AUFGABENSTELLUNG — Drucke den Textauszug über abbaubare Biokunststoffe vollständig und wortgetreu ab.

AUSGEWÄHLTER TEXTAUSZUG —
Das so gewonnene neue Material besitzt mechanische, wasserabweisende und lagerstabile Eigenschaften, die mit denen herkömmlicher Kunststofffolien und Hartkunststoffe vergleichbar sind. Allerlei Produkte, die viel zu leicht in die Umwelt gelangen können, wie beispielsweise Einkaufstaschen oder Lebensmittelverpackungen, lassen sich durch diese biobasierten Kunststoffe ersetzen, wodurch unsere Umwelt ein Stück weit weniger belastet werden würde.
traceless: mit "Calls for Transfer" zur Ausgründung
Doch nicht nur der Umweltbeitrag ist durch Anne Lamps Verfahren für abbaubare Kunststoffverpackungen maßgeblich: Mithilfe ihrer innovativen Technologie lässt sich der Markt für Biokunststoffe möglicherweise revolutionieren, denn ihr entwickeltes Material aus Rohstoffen der Agrarindustrie ist innerhalb weniger Wochen kompostierbar, essbar und lässt sich zu einem wettbewerbsfähigen Preis herstellen.

AUSGELESENE ZEILEN —
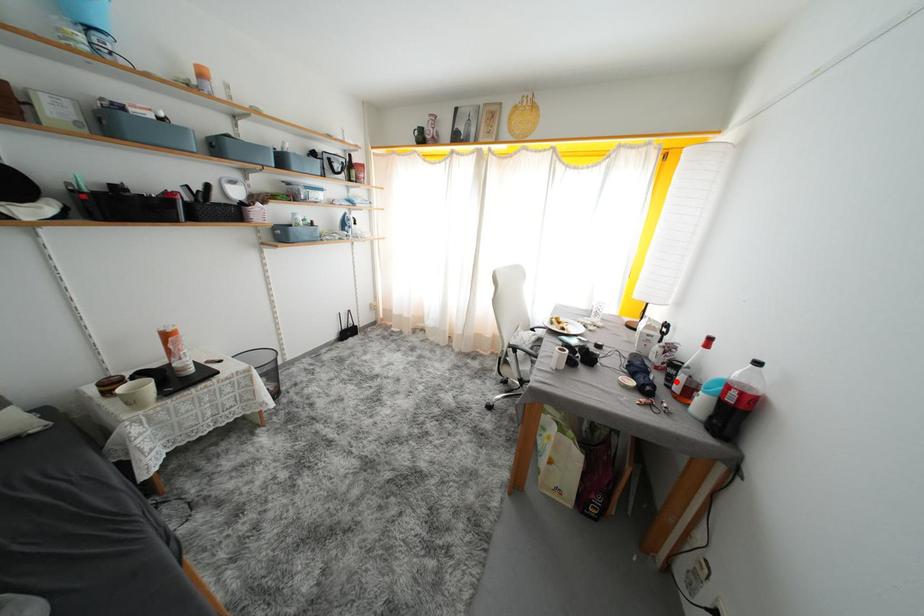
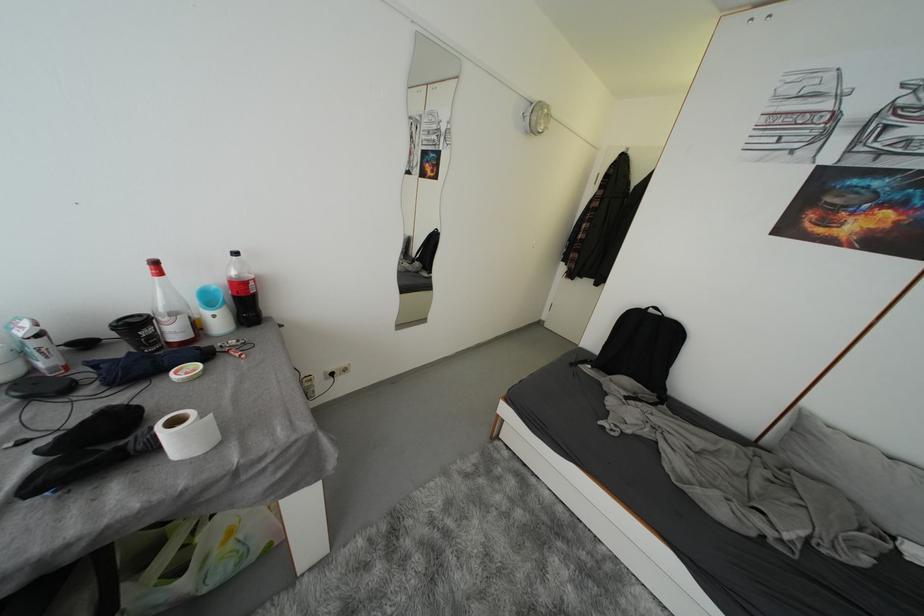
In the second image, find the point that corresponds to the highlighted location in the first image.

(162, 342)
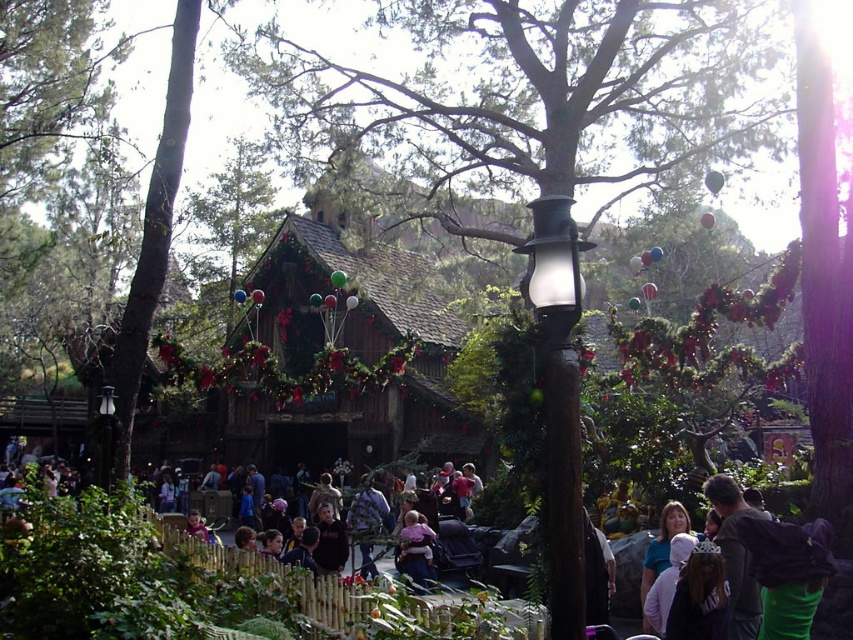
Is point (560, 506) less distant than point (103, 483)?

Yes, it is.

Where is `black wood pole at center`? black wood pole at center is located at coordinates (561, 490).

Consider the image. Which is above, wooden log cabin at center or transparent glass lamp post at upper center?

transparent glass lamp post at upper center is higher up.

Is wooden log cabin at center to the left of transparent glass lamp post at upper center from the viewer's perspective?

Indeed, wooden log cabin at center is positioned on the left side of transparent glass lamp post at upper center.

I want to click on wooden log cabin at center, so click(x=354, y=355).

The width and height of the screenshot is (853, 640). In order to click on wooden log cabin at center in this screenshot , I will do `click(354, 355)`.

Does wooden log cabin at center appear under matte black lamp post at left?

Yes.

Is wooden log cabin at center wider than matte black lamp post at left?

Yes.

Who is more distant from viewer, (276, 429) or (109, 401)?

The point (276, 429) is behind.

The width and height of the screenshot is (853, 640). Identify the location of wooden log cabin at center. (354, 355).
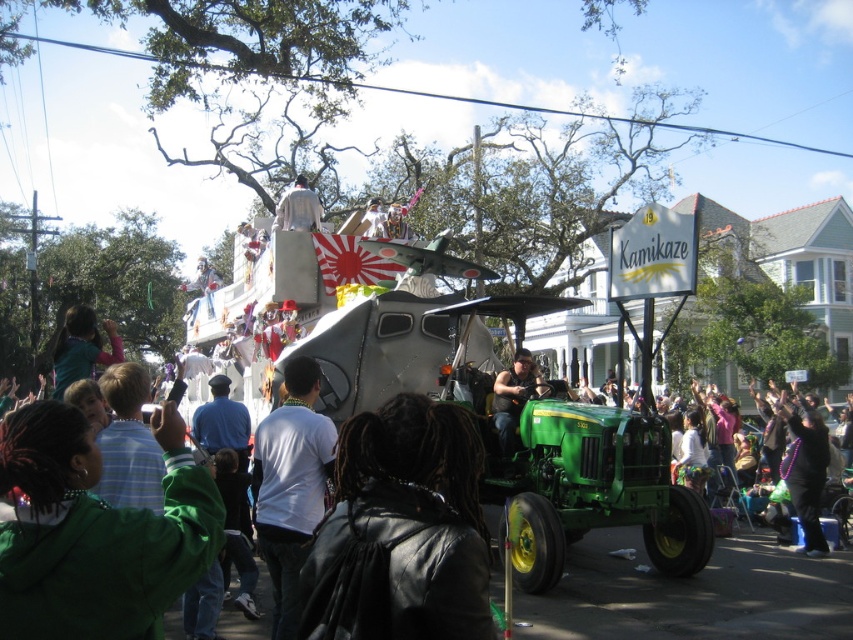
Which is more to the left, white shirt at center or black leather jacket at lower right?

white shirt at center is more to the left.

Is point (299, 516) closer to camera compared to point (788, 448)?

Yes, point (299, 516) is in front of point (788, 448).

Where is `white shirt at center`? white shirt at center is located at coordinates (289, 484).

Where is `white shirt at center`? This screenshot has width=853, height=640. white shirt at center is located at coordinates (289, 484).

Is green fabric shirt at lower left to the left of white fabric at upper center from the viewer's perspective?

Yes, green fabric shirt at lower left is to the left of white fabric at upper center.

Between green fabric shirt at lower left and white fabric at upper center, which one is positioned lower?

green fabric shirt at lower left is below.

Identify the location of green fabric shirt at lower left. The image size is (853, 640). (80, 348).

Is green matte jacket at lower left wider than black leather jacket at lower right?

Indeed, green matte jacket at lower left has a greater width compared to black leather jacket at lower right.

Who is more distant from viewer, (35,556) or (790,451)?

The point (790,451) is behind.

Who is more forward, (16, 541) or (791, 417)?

AUFGABENERGEBNIS —
Das so gewonnene neue Material besitzt mechanische, wasserabweisende und lagerstabile Eigenschaften, die mit denen herkömmlicher Kunststofffolien und Hartkunststoffe vergleichbar sind. Allerlei Produkte, die viel zu leicht in die Umwelt gelangen können, wie beispielsweise Einkaufstaschen oder Lebensmittelverpackungen, lassen sich durch diese biobasierten Kunststoffe ersetzen, wodurch unsere Umwelt ein Stück weit weniger belastet werden würde.
traceless: mit "Calls for Transfer" zur Ausgründung
Doch nicht nur der Umweltbeitrag ist durch Anne Lamps Verfahren für abbaubare Kunststoffverpackungen maßgeblich: Mithilfe ihrer innovativen Technologie lässt sich der Markt für Biokunststoffe möglicherweise revolutionieren, denn ihr entwickeltes Material aus Rohstoffen der Agrarindustrie ist innerhalb weniger Wochen kompostierbar, essbar und lässt sich zu einem wettbewerbsfähigen Preis herstellen.